These events gave me an enormous amount of friends, freedom to be myself in a way which was more difficult in the “real world”, and relationships I still, to this day, cherish.

However, if you’d have asked Marcus at 16, “Why do you like these church youth events?” that kid could have only said, “They’re cool! They’re really fun!”

What that young man couldn’t put into words was how he felt accepted after he cried in front of friends after leaving a four day retreat. What he couldn’t describe was the emotionally healthy and positive friendships that seemed to come much easier when in a group of like-minded youth.What he/I couldn’t put into words was being challenged intellectually while, at the same time, having lots of teenage fun. Can I describe those things now? Yes, but not nearly to the level I’d like.

Why? Because emotional experiences are difficult to describe. That feeling in the heart and soul isn’t nearly as powerful when one puts it down on paper. At least, it’s not unless your name is Whitman, Thoreau, Maya Angelou, or many of the other great writers. I sure as shootin‘ don’t put me there,but I hope these few years of experience in literature give me some tools to help.

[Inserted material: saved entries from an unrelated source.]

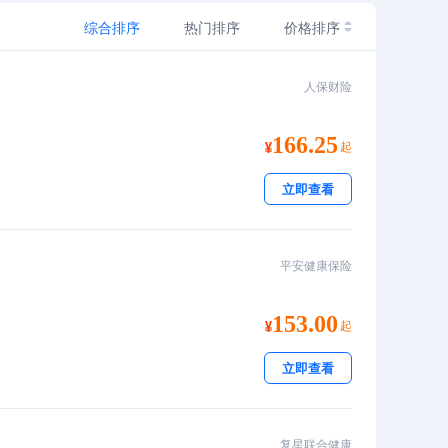
综合排序
热门排序
价格排序
人保财险
166.25
起
立即查看
平安健康保险
153.00
起
立即查看
复星联合健康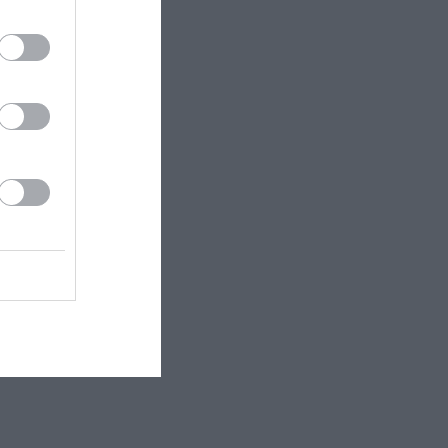
ό βιβλίο Ο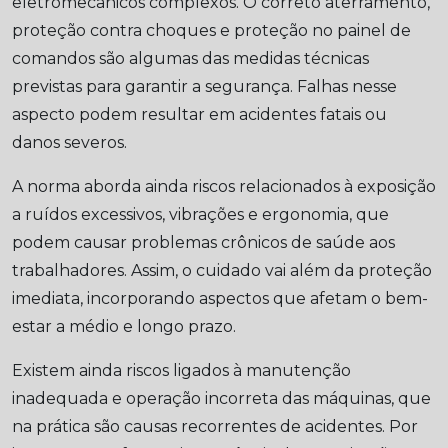
eletromecânicos complexos. O correto aterramento,
proteção contra choques e proteção no painel de
comandos são algumas das medidas técnicas
previstas para garantir a segurança. Falhas nesse
aspecto podem resultar em acidentes fatais ou
danos severos.
A norma aborda ainda riscos relacionados à exposição
a ruídos excessivos, vibrações e ergonomia, que
podem causar problemas crônicos de saúde aos
trabalhadores. Assim, o cuidado vai além da proteção
imediata, incorporando aspectos que afetam o bem-
estar a médio e longo prazo.
Existem ainda riscos ligados à manutenção
inadequada e operação incorreta das máquinas, que
na prática são causas recorrentes de acidentes. Por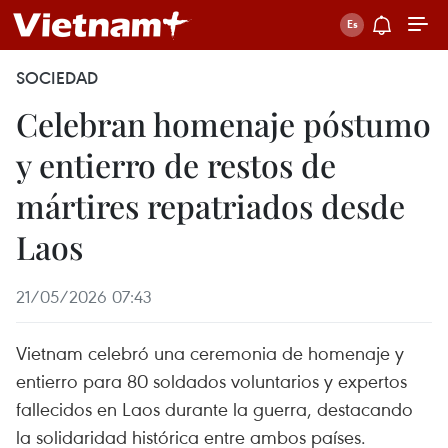
SOCIEDAD
Celebran homenaje póstumo
y entierro de restos de
mártires repatriados desde
Laos
21/05/2026 07:43
Vietnam celebró una ceremonia de homenaje y
entierro para 80 soldados voluntarios y expertos
fallecidos en Laos durante la guerra, destacando
la solidaridad histórica entre ambos países.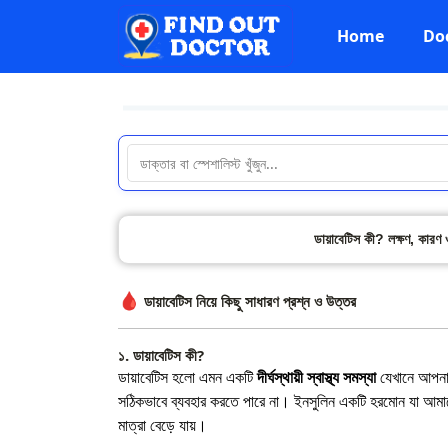
Home
Do
ডায়াবেটিস কী? লক্ষণ, কারণ 
🩸
ডায়াবেটিস নিয়ে কিছু সাধারণ প্রশ্ন ও উত্তর
১. ডায়াবেটিস কী?
ডায়াবেটিস হলো এমন একটি
দীর্ঘস্থায়ী স্বাস্থ্য সমস্যা
যেখানে আপনার
সঠিকভাবে ব্যবহার করতে পারে না। ইনসুলিন একটি হরমোন যা আমাদের 
মাত্রা বেড়ে যায়।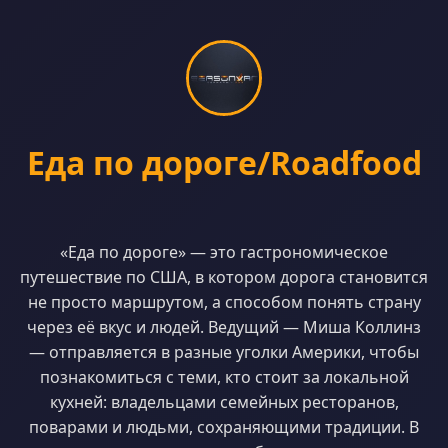
Еда по дороге/Roadfood
«Еда по дороге» — это гастрономическое
путешествие по США, в котором дорога становится
не просто маршрутом, а способом понять страну
через её вкус и людей. Ведущий — Миша Коллинз
— отправляется в разные уголки Америки, чтобы
познакомиться с теми, кто стоит за локальной
кухней: владельцами семейных ресторанов,
поварами и людьми, сохраняющими традиции. В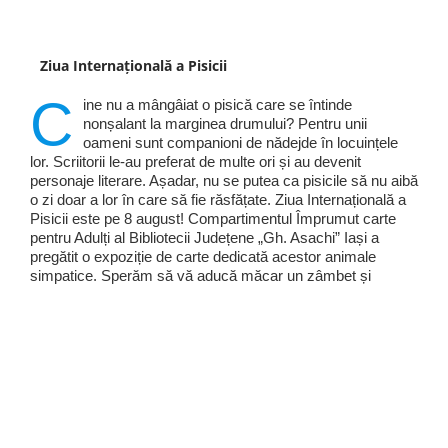
Ziua Internațională a Pisicii
C
ine nu a mângâiat o pisică care se întinde
nonșalant la marginea drumului? Pentru unii
oameni sunt companioni de nădejde în locuințele
lor. Scriitorii le-au preferat de multe ori și au devenit
personaje literare. Așadar, nu se putea ca pisicile să nu aibă
o zi doar a lor în care să fie răsfățate. Ziua Internațională a
Pisicii este pe 8 august! Compartimentul Împrumut carte
pentru Adulți al Bibliotecii Județene „Gh. Asachi” Iași a
pregătit o expoziție de carte dedicată acestor animale
simpatice. Sperăm să vă aducă măcar un zâmbet și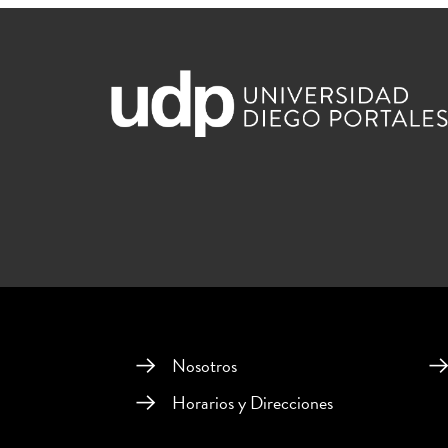
Nosotros
Horarios y Direcciones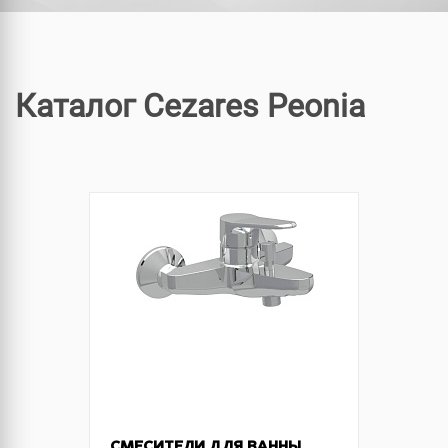
Каталог Cezares Peonia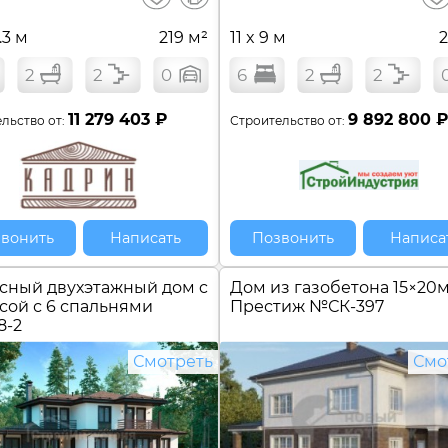
сравнение
.3 м
219 м²
11 x 9 м
2
2
2
0
6
2
2
11 279 403 ₽
9 892 800 
льство от:
Строительство от:
вонить
Написать
Позвонить
Написа
сный двухэтажный дом c
Дом из газобетона 15×20
сой с 6 спальнями
Престиж №
СК-397
8-2
Смотреть
Смо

Yesterday at Christmas dinner, I listened to several relatives describing emotional events. One was of a television program they watched, one was of a European vacation, one was a child describing her favorite Christmas gift. Other than the tones of intensity at story time, the true emotions they had were lost. Why? Because emotional experiences, sometimes, are solitary.

You can’t know what it was like to be me in 1990 at a youth event unless I write really, really well. And even then, I doubt the truth of that experience can come through. Nor can I know how excited you were at (choose your experience).

The best thing I’ve found is simply to try, just try, to listen, absorb and understand why an experience holds so much emotion for that person. You probably won’t achieve this, but the more you try, the more that individual will know his/her words do not fall on deaf ears.